REGGIO AEMILIA

REGGIO AEMILIA

Reggio Emilia, 13 settembre 2016 – Banchi vuoti, un collegamento video che illumina un’aula deserta. Due cronisti di provincia, nessuna fila all’ingresso. Niente politici, associazioni, curiosi. Non c’è nessuno.

Benvenuti ad Aemilia: quello che doveva essere il processo del secolo per il nostro territorio; quello che ha smantellato la cosca di ’ndrangheta radicata al nord – con una retata da 117 arresti in una notte il 28 gennaio 2015 – e che si sta lentamente trasformando in una ingombrante cattedrale in cui rimbombano le parole dei testimoni. Per lo più reticenti.

Anche perché, da marzo a oggi, di 1.300 testi da ascoltare (310 solo quelli dell’accusa) dalla lista del dibattimento ne sono stati spuntati una ottantina. Significa che, andando avanti di questo passo, ci vorrebbero 8 anni solo per sentirli tutti. Di anni, in realtà, ne avevano previsti due. In tutto.

Dopo le 57 condanne in abbreviato e i 17 patteggiamenti arrivati il 22 aprile a Bologna (con 13 assoluzioni e un proscioglimento), ora è in corso il primo grado ordinario nell’aula bunker allestita a tempo di record nel cortile interno del tribunale di Reggio Emilia.

Gli imputati sono 147, 34 accusati di associazione di stampo mafioso.

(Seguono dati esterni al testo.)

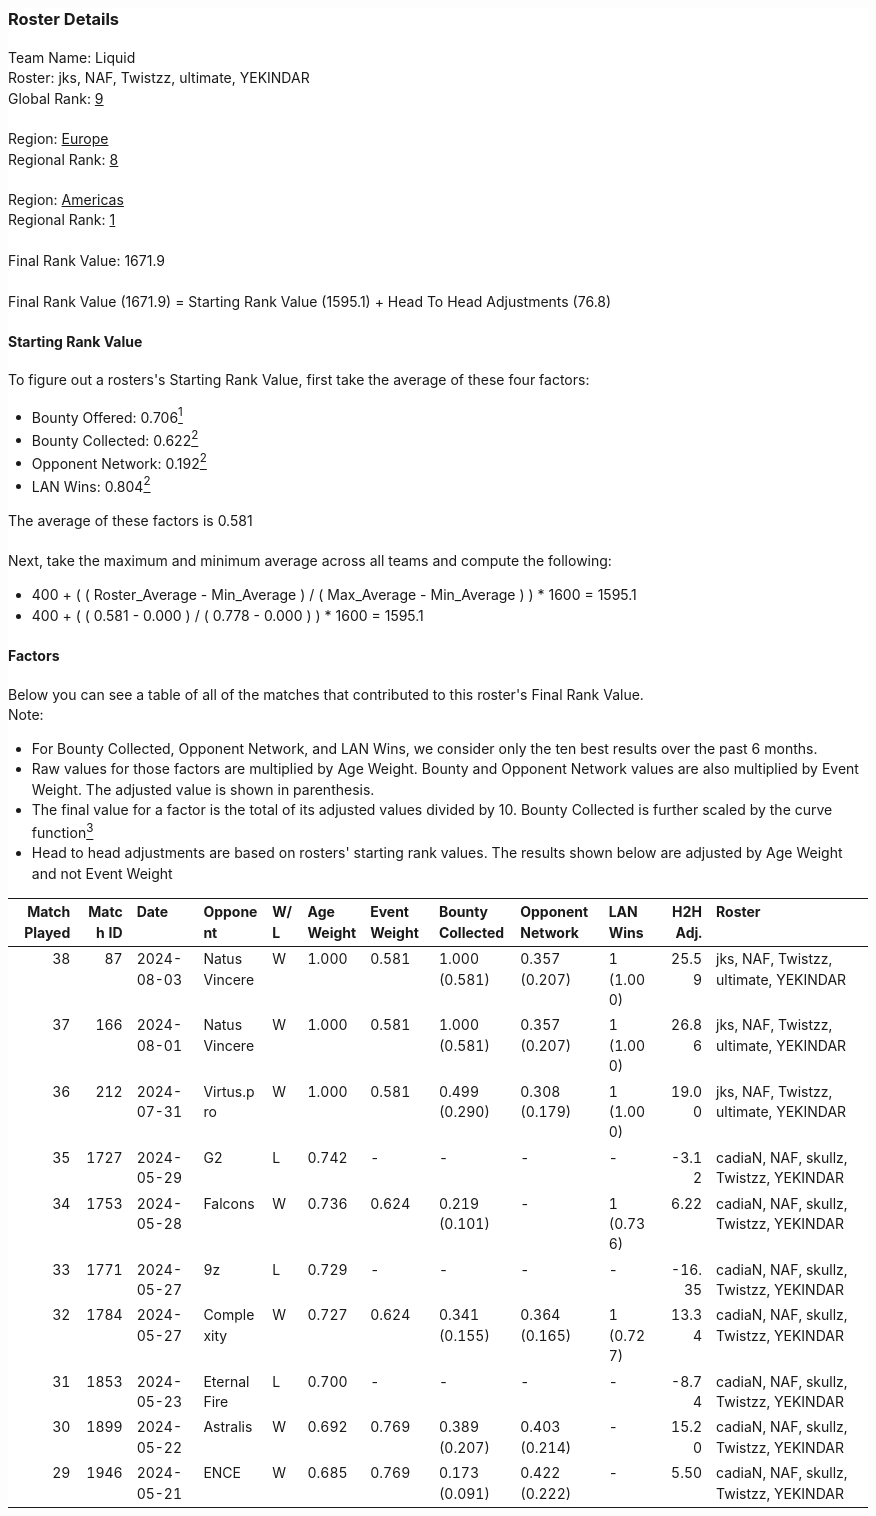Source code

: ### Roster Details<br />
Team Name: Liquid<br />
Roster: jks, NAF, Twistzz, ultimate, YEKINDAR<br />
Global Rank: [9](../standings_global.md)<br />
<br />
Region: [Europe]( ../standings_europe.md)<br />
Regional Rank: [8]( ../standings_europe.md)<br />
<br />
Region: [Americas]( ../standings_americas.md)<br />
Regional Rank: [1]( ../standings_americas.md)<br />
<br />
Final Rank Value:  1671.9<br />
<br />
Final Rank Value (1671.9) = Starting Rank Value (1595.1) + Head To Head Adjustments (76.8)<br />

#### Starting Rank Value<br />
To figure out a rosters's Starting Rank Value, first take the average of these four factors:<br />
- Bounty Offered: 0.706[<sup>1</sup>](#table2)
- Bounty Collected: 0.622[<sup>2</sup>](#table1)
- Opponent Network: 0.192[<sup>2</sup>](#table1)
- LAN Wins: 0.804[<sup>2</sup>](#table1)

The average of these factors is 0.581<br />
<br />
Next, take the maximum and minimum average across all teams and compute the following:<br />
- 400 + ( ( Roster_Average - Min_Average ) / ( Max_Average - Min_Average ) ) * 1600 = 1595.1
- 400 + ( ( 0.581 - 0.000 ) / ( 0.778 - 0.000 ) ) * 1600 = 1595.1


#### Factors<br />
Below you can see a table of all of the matches that contributed to this roster's Final Rank Value.<br />
Note:<br />

- For Bounty Collected, Opponent Network, and LAN Wins, we consider only the ten best results over the past 6 months.
- Raw values for those factors are multiplied by Age Weight. Bounty and Opponent Network values are also multiplied by Event Weight. The adjusted value is shown in parenthesis.
- The final value for a factor is the total of its adjusted values divided by 10. Bounty Collected is further scaled by the curve function[<sup>3</sup>](#curveFunction)
- Head to head adjustments are based on rosters' starting rank values. The results shown below are adjusted by Age Weight and not Event Weight
<span id="table1"></span><br />


| Match Played | Match ID | Date       | Opponent         | W/L | Age Weight | Event Weight | Bounty Collected | Opponent Network | LAN Wins  | H2H Adj. | Roster                                 |
| -: | -: | :- | :- | :- | :- | :- | :- | :- | :- | -: | :- |
|           38 |       87 | 2024-08-03 | Natus Vincere    | W   | 1.000      | 0.581        | 1.000 (0.581)    | 0.357 (0.207)    | 1 (1.000) |    25.59 | jks, NAF, Twistzz, ultimate, YEKINDAR  |
|           37 |      166 | 2024-08-01 | Natus Vincere    | W   | 1.000      | 0.581        | 1.000 (0.581)    | 0.357 (0.207)    | 1 (1.000) |    26.86 | jks, NAF, Twistzz, ultimate, YEKINDAR  |
|           36 |      212 | 2024-07-31 | Virtus.pro       | W   | 1.000      | 0.581        | 0.499 (0.290)    | 0.308 (0.179)    | 1 (1.000) |    19.00 | jks, NAF, Twistzz, ultimate, YEKINDAR  |
|           35 |     1727 | 2024-05-29 | G2               | L   | 0.742      | -            | -                | -                | -         |    -3.12 | cadiaN, NAF, skullz, Twistzz, YEKINDAR |
|           34 |     1753 | 2024-05-28 | Falcons          | W   | 0.736      | 0.624        | 0.219 (0.101)    | -                | 1 (0.736) |     6.22 | cadiaN, NAF, skullz, Twistzz, YEKINDAR |
|           33 |     1771 | 2024-05-27 | 9z               | L   | 0.729      | -            | -                | -                | -         |   -16.35 | cadiaN, NAF, skullz, Twistzz, YEKINDAR |
|           32 |     1784 | 2024-05-27 | Complexity       | W   | 0.727      | 0.624        | 0.341 (0.155)    | 0.364 (0.165)    | 1 (0.727) |    13.34 | cadiaN, NAF, skullz, Twistzz, YEKINDAR |
|           31 |     1853 | 2024-05-23 | Eternal Fire     | L   | 0.700      | -            | -                | -                | -         |    -8.74 | cadiaN, NAF, skullz, Twistzz, YEKINDAR |
|           30 |     1899 | 2024-05-22 | Astralis         | W   | 0.692      | 0.769        | 0.389 (0.207)    | 0.403 (0.214)    | -         |    15.20 | cadiaN, NAF, skullz, Twistzz, YEKINDAR |
|           29 |     1946 | 2024-05-21 | ENCE             | W   | 0.685      | 0.769        | 0.173 (0.091)    | 0.422 (0.222)    | -         |     5.50 | cadiaN, NAF, skullz, Twistzz, YEKINDAR |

Ma tra loro non ci sono politici.

Gli unici due finiti nelle carte della procura, ne sono usciti indenni durante i riti alternativi di Bologna: Giuseppe Pagliani, avvocato e storico capogruppo di Forza Italia in consiglio comunale a Reggio è stato assolto; Giovanni Paolo Bernini, ex assessore di Parma, prosciolto per prescrizione del reato.

Ora restano alla sbarra – a decine nelle gabbie, due al 41 bis, altri liberi e altri ancora ai domiciliari – gli imprenditori edili cutresi accusati di aver fatto false fatture, estorsioni, incendi; i capi clan che li avrebbero comandati; qualche colletto bianco emiliano finito nella rete e membri delle forze dell’ordine forse conniventi.

E così, al ritmo di due appuntamenti settimanali, le udienze scorrono lente, con il presidente del collegio che invita chi si siede davanti al microfono a essere «rapido e conciso, altrimenti questo carrozzone si ingolfa». Tant’è.

Parlano carabinieri, finanzieri, qualche presunta vittima. Fuori, però, quasi nessuno se ne accorge. La verità è che si è sgonfiata, piano piano, la bolla di curiosità intorno al maxi processo alla mafia emiliana.

Nonostante per allestire quelle aule, la Regione abbia sborsato fior di quattrini: 748mila euro solo per le udienze preliminari alle Fiere di Bologna; altri 500 per l’aula bunker di Reggio (più 100 messi dal municipio della Città del Tricolore). Volevano che il processo restasse vicino alla gente, perché «avesse anche una funzione educativa», il leitmotiv dei politici. Il carrozzone, però, è sempre più desolante.